Trata-se do filme “Estômago”, que é claramente um filme “popular” se entendermos por “popular” um filme em que uma história é contada de maneira sedutora e que todos conseguem entender. Além disso, é um filme que permite vários níveis de leitura: uma leitura puramente baseada em entretenimento e outra análise mais profunda, ou seja, uma metáfora de algo maior que critica o nosso sistema social, ficando claro no final do filme, quando a ascensão de Raimundo Nonato é decorrente de sua perda de ética.
Além disso, o uso da culinária como mediadora das dinâmicas sociais é muito inovador como proposta cinematográfica, afinal as refeições devem ser consideradas um momento sacro e,do ponto de vista puramente artístico, é possível procurar a verdade nos aspectos mais simples da existência humana, nos aspectos mais básicos, essenciais e ancestrais, entre os quais a alimentação está entre os primeiros lugares.
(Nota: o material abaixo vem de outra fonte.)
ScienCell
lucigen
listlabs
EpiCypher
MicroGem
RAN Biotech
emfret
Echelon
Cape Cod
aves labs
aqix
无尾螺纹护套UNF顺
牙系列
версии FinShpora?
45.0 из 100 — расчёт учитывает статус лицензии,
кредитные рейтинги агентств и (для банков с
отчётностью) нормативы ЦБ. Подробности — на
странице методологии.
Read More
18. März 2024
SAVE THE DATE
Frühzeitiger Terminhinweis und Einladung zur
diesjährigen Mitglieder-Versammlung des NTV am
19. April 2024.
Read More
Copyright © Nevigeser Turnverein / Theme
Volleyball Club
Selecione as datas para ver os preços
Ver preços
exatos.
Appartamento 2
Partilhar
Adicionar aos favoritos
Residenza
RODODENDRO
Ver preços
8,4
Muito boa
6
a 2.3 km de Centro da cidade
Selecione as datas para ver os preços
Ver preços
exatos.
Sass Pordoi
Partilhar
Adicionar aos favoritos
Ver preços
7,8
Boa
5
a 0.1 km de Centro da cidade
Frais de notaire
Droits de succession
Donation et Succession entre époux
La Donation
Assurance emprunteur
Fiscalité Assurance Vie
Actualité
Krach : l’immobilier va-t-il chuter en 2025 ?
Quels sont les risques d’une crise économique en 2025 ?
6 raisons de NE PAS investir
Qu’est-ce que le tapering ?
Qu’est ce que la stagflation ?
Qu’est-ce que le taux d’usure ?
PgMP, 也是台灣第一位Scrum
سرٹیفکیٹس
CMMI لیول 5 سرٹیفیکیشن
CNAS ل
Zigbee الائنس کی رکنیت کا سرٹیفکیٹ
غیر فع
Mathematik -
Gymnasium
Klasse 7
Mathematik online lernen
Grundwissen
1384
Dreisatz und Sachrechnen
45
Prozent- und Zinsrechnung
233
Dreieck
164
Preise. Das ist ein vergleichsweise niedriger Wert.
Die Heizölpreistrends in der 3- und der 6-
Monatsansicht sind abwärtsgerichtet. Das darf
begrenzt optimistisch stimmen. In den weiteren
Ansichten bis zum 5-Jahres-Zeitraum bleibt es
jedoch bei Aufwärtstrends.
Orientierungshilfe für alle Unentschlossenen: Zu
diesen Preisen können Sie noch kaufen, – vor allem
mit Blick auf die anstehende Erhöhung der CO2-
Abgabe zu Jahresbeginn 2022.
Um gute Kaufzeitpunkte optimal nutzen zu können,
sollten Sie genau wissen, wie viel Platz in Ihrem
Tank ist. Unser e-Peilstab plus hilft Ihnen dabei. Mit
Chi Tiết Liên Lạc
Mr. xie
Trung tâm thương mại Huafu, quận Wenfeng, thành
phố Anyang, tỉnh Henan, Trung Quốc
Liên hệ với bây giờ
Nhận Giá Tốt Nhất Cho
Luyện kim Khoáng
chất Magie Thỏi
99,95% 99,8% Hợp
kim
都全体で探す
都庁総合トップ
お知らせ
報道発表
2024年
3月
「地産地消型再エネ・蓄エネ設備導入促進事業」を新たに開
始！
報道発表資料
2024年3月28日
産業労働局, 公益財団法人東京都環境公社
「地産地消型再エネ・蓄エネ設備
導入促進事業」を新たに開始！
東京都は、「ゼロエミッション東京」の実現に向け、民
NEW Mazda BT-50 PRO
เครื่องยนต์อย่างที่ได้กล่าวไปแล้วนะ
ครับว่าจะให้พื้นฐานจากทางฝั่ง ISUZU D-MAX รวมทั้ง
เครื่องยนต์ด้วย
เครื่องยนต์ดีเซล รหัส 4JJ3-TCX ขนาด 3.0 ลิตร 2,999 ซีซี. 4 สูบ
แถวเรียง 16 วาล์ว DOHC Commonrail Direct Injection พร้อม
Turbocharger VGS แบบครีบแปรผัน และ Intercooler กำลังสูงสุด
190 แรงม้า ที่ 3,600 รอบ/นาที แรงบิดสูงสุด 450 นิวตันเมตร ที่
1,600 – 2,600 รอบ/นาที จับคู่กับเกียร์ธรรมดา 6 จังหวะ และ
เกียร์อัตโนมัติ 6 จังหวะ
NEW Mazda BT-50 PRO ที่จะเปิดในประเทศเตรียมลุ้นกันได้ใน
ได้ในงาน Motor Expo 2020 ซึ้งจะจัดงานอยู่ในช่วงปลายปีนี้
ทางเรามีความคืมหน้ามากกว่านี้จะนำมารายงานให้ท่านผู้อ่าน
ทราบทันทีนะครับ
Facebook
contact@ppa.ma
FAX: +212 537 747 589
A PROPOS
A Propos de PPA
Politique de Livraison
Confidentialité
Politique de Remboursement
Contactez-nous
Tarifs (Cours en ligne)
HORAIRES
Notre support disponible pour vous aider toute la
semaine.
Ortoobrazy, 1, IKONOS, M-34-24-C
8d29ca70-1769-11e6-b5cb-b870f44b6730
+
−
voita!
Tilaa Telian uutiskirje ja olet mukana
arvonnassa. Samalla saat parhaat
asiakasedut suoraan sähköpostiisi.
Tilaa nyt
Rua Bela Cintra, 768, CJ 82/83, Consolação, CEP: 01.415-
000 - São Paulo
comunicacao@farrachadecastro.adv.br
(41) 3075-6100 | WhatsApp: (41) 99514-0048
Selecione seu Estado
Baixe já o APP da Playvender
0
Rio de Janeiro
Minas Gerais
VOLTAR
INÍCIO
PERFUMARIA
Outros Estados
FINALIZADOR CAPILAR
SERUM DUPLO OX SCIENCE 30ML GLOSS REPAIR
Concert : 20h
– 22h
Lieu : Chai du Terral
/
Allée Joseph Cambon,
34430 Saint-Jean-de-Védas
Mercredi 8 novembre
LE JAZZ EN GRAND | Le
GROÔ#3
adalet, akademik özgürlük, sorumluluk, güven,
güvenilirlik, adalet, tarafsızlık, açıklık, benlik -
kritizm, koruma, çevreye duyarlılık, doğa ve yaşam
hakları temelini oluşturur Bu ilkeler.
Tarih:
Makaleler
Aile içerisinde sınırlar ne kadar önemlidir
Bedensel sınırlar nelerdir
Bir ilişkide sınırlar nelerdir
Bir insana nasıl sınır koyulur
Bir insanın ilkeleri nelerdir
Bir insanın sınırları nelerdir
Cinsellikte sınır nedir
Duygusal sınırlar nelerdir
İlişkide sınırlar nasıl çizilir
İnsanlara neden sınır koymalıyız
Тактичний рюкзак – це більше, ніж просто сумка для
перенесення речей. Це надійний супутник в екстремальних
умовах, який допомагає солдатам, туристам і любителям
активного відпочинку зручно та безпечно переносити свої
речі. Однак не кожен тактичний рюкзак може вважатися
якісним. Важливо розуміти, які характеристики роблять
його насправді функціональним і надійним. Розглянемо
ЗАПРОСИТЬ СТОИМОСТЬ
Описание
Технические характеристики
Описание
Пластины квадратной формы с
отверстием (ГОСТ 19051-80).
Também vale ressaltar que, a trajetória de Raimundo Nonato – seus encontros, conquistas, desventuras, além de sua peculiar relação com as palavras – assume ares épicos (ainda que às avessas) quando percebemos seu encanto, estranheza e simplicidade (a princípio ingênua, depois violenta) com que se projeta na vida. Suas descobertas sobre a arte de cozinhar, o uso desta habilidade como perspectiva de forjar uma identidade que não se limita a permanecer fixa na cozinha e o modo como explora, nos universos que freqüenta, o poder de encantar e seduzir são os pontos fortes do filme.
Do mesmo modo, as figuras que vão aparecendo em seu caminho, como a prostituta Íria e o seu Giovanni, são referências importantes para caracterizar os vários aspectos de sua trajetória, valem dizer, empobrecida e marginalizada.
Além disso, o modo visceral com que as cenas são filmadas (com ângulos e movimentos poucos convencionais), a ótima atuação de todo o elenco e a música pertinente faz do filme um primoroso exercício de reflexão sobre a capacidade do cinema de produzir acontecimentos que comunicam exigências éticas, estéticas e políticas em nossas vidas.